(Records from a data collection)
⁂
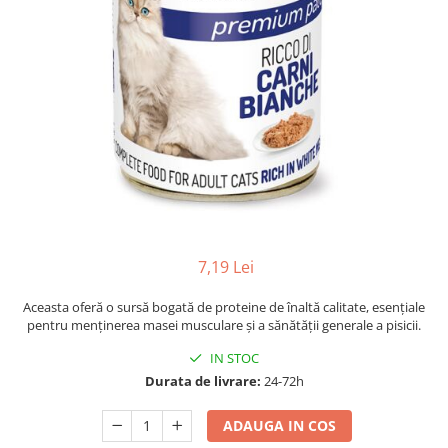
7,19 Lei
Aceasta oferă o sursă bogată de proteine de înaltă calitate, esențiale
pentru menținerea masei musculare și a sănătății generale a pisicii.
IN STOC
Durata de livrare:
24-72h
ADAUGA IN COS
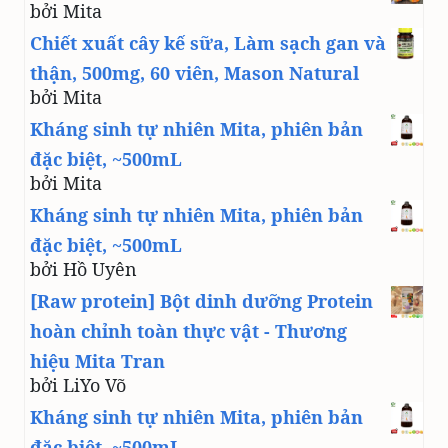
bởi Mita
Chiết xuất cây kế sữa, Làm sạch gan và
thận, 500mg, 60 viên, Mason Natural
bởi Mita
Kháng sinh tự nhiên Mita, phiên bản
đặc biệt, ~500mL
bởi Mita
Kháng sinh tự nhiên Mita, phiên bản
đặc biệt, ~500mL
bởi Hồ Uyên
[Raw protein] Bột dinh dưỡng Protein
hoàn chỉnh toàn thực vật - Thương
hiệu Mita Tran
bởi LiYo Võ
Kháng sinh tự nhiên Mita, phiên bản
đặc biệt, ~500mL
⁂
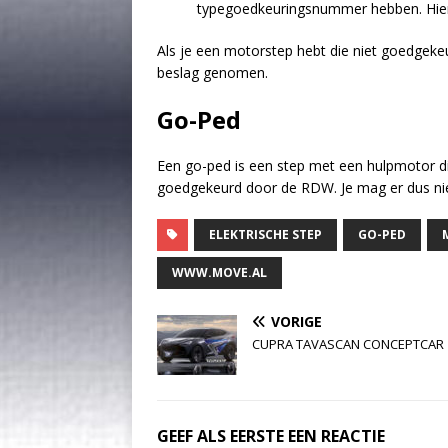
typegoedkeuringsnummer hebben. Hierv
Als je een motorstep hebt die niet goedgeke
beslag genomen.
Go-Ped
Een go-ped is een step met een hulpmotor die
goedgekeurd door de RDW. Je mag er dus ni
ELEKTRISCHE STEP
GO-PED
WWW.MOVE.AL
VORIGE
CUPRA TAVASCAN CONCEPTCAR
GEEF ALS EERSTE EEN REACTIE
⁂
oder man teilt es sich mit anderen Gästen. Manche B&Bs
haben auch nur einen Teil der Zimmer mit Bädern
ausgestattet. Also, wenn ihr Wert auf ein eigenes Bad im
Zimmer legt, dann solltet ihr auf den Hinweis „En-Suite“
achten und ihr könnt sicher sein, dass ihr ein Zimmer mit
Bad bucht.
⁂
### What to do:
Return the number of lines in the data above that include the word "Zimmer", and nothing else.

### Response area:
3